[Items listed in a dataset]
START
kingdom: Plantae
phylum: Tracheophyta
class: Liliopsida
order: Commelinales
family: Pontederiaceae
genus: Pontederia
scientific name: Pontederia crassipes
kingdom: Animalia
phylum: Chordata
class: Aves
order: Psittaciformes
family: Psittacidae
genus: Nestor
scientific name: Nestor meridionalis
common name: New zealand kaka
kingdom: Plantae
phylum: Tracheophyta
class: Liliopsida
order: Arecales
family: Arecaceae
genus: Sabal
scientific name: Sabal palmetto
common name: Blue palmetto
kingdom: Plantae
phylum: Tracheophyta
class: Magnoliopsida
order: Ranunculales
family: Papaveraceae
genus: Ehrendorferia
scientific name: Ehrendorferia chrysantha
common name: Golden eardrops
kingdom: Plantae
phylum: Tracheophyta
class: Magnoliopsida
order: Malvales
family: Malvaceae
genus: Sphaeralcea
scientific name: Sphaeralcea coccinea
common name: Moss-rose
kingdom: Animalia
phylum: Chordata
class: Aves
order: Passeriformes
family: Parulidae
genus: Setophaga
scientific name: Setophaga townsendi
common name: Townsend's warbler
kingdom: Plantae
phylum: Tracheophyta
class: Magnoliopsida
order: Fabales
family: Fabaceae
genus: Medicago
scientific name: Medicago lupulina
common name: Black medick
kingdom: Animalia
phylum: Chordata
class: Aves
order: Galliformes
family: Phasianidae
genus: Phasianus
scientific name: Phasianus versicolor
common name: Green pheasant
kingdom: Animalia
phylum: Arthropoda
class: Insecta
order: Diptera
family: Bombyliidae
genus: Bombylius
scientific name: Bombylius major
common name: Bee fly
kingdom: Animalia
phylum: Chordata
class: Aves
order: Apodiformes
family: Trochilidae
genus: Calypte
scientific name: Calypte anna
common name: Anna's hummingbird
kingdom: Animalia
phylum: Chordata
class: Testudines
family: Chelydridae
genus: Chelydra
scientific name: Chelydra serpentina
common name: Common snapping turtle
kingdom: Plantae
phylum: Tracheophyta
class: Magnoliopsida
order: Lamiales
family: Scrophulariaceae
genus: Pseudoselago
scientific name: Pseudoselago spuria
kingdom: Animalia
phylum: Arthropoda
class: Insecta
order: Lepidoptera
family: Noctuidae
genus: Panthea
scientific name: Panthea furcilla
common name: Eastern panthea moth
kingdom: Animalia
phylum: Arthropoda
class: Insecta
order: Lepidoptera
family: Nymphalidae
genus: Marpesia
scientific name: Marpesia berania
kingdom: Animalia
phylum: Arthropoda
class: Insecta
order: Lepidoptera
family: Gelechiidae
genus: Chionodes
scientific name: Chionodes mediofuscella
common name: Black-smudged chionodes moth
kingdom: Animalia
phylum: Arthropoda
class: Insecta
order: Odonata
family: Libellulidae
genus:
END
Copy out the lines of the items above, starting with the line that contains "genus: Pseudoselago" and continuing through the last line of the items, both ends included.

genus: Pseudoselago
scientific name: Pseudoselago spuria
kingdom: Animalia
phylum: Arthropoda
class: Insecta
order: Lepidoptera
family: Noctuidae
genus: Panthea
scientific name: Panthea furcilla
common name: Eastern panthea moth
kingdom: Animalia
phylum: Arthropoda
class: Insecta
order: Lepidoptera
family: Nymphalidae
genus: Marpesia
scientific name: Marpesia berania
kingdom: Animalia
phylum: Arthropoda
class: Insecta
order: Lepidoptera
family: Gelechiidae
genus: Chionodes
scientific name: Chionodes mediofuscella
common name: Black-smudged chionodes moth
kingdom: Animalia
phylum: Arthropoda
class: Insecta
order: Odonata
family: Libellulidae
genus:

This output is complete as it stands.